We tend to think of Shakespeare as the default poet for English. And indeed, his achievements in iambic pentameter are better-known (some might argue "better" tout court) than those of Sidney and Marlowe with that same meter in poetry and drama respectively. But Sidney and Marlowe were those who first showed the tremendous possibilities that iambic pentameter offered English poetry, and they established it as the default that endured until Ezra Pound: "To break the pentameter, that was the first heave".
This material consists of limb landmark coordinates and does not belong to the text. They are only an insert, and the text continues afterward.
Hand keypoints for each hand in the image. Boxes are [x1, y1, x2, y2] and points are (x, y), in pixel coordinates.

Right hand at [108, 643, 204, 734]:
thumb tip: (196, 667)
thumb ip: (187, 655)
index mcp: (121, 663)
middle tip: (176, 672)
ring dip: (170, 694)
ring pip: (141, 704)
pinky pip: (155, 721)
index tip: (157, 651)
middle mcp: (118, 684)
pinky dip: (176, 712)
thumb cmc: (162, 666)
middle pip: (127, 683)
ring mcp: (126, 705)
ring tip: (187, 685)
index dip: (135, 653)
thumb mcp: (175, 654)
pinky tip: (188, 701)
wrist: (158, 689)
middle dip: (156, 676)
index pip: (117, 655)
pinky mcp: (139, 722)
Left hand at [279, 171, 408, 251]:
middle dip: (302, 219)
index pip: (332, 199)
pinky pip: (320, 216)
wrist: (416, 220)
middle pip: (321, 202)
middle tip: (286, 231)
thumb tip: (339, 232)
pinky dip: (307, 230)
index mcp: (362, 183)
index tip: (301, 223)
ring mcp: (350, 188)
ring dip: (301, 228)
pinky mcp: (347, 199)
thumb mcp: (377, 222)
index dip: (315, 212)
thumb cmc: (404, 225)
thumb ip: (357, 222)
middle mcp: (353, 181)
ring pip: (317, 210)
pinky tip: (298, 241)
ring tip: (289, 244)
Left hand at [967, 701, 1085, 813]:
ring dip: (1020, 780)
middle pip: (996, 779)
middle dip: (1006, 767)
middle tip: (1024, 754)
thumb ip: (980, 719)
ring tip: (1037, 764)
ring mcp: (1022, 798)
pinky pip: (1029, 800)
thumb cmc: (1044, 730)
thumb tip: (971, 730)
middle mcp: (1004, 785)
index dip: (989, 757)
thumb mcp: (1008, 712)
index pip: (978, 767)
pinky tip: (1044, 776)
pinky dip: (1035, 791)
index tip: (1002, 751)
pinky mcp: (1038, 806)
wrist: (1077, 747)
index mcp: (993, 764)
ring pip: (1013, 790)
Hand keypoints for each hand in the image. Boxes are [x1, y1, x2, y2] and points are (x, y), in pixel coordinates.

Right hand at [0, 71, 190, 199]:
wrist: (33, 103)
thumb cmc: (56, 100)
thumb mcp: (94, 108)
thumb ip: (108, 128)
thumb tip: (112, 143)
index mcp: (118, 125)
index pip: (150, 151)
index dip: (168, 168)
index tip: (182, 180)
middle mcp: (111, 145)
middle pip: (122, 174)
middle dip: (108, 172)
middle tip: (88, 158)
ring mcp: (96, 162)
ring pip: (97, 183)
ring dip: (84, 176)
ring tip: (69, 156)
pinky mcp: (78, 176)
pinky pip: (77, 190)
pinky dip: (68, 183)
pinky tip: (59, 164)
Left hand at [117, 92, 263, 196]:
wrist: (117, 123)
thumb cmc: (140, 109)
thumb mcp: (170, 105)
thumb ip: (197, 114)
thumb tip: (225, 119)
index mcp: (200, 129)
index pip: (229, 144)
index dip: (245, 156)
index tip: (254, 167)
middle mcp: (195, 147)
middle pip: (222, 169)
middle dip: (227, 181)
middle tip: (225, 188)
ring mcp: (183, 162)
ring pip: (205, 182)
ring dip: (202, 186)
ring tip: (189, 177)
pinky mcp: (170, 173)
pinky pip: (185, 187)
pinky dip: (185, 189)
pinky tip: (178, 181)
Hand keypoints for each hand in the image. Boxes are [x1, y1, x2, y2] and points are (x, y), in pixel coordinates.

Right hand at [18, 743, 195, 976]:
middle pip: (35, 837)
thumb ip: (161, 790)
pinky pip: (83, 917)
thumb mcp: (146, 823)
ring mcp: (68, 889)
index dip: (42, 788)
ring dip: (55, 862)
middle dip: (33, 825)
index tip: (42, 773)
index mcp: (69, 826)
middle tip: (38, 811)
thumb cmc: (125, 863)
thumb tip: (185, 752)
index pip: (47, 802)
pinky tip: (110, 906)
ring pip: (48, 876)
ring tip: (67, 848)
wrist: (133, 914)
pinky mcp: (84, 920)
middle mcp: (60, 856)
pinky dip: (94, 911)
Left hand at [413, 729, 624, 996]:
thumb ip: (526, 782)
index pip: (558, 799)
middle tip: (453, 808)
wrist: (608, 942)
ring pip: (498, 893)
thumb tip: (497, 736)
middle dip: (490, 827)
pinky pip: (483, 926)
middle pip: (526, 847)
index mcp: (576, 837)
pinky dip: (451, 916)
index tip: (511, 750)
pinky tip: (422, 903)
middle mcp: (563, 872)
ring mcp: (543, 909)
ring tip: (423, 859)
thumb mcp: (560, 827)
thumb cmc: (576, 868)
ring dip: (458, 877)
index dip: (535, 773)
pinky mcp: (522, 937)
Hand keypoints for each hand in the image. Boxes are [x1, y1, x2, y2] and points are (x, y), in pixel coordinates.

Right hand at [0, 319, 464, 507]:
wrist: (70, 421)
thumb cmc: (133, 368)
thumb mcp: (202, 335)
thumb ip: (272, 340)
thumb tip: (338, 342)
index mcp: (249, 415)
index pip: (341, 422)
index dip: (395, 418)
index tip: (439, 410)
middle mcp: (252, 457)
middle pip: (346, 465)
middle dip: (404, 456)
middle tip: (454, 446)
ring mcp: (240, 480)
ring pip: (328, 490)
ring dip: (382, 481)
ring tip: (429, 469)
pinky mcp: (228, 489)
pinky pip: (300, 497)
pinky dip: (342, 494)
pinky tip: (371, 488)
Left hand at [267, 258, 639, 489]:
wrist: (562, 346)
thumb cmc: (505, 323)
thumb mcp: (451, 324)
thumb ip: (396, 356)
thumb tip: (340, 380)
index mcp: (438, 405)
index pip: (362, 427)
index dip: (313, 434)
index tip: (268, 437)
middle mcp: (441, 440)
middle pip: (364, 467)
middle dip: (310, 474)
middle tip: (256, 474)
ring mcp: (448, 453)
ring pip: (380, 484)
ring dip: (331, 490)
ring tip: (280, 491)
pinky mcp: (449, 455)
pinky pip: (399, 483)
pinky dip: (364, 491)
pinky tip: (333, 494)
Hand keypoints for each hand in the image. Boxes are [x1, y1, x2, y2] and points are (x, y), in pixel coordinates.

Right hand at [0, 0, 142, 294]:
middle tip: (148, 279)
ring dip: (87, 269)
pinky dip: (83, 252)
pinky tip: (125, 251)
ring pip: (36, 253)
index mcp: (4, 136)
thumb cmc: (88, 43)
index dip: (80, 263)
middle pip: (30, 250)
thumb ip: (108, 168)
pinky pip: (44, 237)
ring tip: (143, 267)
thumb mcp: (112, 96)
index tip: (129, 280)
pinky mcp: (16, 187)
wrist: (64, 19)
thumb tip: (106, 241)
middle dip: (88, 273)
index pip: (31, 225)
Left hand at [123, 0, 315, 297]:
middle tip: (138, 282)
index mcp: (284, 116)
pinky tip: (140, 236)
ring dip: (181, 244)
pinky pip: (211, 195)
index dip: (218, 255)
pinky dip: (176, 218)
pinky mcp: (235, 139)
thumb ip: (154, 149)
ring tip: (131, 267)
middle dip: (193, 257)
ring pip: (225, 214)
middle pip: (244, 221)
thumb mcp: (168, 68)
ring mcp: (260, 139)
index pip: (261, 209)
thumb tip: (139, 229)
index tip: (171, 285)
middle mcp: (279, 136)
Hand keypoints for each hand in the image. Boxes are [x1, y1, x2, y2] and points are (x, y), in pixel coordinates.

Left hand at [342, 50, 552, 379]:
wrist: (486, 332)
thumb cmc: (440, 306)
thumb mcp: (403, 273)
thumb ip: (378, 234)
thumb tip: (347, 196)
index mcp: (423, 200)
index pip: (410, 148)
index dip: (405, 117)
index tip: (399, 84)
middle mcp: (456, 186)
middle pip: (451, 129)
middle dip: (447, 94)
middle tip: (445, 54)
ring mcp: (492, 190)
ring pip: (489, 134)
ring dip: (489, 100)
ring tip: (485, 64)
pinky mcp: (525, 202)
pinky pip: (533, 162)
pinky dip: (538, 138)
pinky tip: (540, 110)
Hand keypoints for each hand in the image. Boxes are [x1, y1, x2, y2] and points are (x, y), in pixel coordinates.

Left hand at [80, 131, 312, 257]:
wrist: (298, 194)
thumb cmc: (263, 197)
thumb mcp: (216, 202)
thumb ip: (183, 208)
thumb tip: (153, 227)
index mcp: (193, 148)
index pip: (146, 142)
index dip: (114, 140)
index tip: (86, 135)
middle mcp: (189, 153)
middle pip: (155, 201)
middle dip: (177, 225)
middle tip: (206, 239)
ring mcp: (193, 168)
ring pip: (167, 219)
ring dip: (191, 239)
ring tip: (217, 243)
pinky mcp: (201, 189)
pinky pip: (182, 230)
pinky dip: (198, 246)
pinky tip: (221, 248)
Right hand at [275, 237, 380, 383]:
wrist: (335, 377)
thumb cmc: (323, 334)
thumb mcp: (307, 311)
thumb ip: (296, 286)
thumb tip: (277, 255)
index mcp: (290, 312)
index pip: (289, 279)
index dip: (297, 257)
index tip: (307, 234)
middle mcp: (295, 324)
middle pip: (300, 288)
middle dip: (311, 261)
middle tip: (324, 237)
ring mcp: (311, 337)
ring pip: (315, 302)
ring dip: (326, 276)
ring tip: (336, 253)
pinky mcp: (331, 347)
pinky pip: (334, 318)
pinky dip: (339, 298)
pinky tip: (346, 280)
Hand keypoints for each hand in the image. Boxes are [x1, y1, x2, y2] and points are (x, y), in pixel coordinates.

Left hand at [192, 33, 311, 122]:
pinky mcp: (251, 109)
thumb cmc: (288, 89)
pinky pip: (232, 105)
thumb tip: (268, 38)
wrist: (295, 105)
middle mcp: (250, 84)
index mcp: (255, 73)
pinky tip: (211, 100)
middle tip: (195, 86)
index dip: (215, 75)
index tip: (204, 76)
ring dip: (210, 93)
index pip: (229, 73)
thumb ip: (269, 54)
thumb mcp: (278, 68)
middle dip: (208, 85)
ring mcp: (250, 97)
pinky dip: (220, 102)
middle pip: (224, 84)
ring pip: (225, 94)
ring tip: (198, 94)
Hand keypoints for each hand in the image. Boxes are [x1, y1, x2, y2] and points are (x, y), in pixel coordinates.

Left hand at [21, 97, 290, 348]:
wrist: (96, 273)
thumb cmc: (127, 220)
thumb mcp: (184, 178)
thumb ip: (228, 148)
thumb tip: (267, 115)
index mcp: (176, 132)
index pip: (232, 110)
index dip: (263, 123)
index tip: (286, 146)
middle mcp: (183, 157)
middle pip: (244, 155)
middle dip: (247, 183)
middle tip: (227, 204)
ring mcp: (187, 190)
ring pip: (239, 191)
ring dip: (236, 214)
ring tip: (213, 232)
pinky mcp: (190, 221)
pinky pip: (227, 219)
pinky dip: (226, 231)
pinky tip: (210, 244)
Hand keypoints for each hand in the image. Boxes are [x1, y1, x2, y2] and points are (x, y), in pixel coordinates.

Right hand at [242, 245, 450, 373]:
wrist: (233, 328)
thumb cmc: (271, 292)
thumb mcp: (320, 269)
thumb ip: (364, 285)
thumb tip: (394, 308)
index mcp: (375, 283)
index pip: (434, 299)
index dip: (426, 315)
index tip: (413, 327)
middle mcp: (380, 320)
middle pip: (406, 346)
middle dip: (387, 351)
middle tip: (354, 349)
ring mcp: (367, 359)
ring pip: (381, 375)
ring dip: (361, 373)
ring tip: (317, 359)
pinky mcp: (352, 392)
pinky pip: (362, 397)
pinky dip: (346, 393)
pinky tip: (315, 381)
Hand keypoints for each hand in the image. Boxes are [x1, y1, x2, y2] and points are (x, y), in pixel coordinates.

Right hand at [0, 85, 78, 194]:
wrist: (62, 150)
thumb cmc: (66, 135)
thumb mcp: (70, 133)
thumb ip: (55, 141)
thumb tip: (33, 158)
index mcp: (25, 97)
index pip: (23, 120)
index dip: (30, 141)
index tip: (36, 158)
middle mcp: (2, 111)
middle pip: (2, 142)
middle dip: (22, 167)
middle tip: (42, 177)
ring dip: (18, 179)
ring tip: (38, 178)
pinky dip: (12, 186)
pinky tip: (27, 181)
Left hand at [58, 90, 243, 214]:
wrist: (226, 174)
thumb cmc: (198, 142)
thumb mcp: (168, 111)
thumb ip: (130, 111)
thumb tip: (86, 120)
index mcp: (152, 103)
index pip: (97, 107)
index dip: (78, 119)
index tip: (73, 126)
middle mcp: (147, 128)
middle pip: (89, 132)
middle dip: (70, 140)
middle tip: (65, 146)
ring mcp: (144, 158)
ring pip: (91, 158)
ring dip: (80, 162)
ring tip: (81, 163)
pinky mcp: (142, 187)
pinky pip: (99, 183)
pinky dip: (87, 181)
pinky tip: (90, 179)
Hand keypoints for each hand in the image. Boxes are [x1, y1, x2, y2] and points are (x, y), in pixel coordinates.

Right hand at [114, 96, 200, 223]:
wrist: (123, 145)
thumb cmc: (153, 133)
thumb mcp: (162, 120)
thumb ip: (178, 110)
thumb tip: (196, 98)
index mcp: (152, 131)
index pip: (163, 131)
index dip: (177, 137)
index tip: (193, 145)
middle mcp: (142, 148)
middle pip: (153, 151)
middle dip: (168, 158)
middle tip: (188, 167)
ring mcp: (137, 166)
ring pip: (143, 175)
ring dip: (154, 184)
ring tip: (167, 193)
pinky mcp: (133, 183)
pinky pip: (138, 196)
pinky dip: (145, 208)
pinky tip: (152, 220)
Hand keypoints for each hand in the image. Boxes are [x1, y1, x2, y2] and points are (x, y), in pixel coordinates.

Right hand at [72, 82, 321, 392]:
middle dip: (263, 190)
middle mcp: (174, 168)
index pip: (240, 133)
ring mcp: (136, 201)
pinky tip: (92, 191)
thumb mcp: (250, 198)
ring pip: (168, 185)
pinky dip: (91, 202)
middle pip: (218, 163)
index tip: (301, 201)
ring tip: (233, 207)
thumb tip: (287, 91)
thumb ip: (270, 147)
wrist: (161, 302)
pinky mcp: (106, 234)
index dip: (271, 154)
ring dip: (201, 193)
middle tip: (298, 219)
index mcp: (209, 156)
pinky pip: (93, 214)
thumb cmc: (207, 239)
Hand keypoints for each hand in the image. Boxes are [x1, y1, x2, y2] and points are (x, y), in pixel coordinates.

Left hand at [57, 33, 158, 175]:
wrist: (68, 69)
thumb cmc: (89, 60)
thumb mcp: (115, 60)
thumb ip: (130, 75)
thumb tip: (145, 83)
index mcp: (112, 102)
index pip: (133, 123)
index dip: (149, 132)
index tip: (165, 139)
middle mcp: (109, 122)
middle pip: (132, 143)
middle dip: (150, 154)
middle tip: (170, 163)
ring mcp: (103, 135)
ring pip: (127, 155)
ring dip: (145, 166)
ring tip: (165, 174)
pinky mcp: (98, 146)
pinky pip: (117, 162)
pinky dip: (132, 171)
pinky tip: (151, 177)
Edit based on comments: Continuity between Middle English and Modern English meters
As @PeterShor points out, entirely correctly, in the comments, Middle English poets such as Chaucer and Gower used iambic pentameter extensively. The practice of iambic pentameter could have continued throughout the Great Vowel Shift that marks the transition from ME to ModE. Poets could have imitated what they saw Chaucer doing, even if Chaucer's own scansion became impenetrable to them as the shift occurred. This argument deserves more consideration than is practical in this already overlong answer, but there is another question on this site that takes up the issue.
References
- Brogan, T. V. F. "Iambic." The New Princeton Encyclopedia of Poetry and Poetics. Ed. Alex Preminger and T. V. F. Brogan. 3rd ed. New York: MJF Books, 1993.
- Brogan, T. V. F., and S. S. Bill. "Iambic". The Princeton Encyclopedia of Poetry and Poetics. Ed. R. Green, S. Cushman, and C. Cavanagh. 4th ed. Princeton: Princeton UP, 2012. https://search.credoreference.com/content/entry/prpoetry/iambic/.
- Shapiro, Karl, and Robert Beum. A Prosody Handbook. New York: Harper and Row, 1965.
- Thompson, John. The Founding of English Metre. London: Routledge, 1966.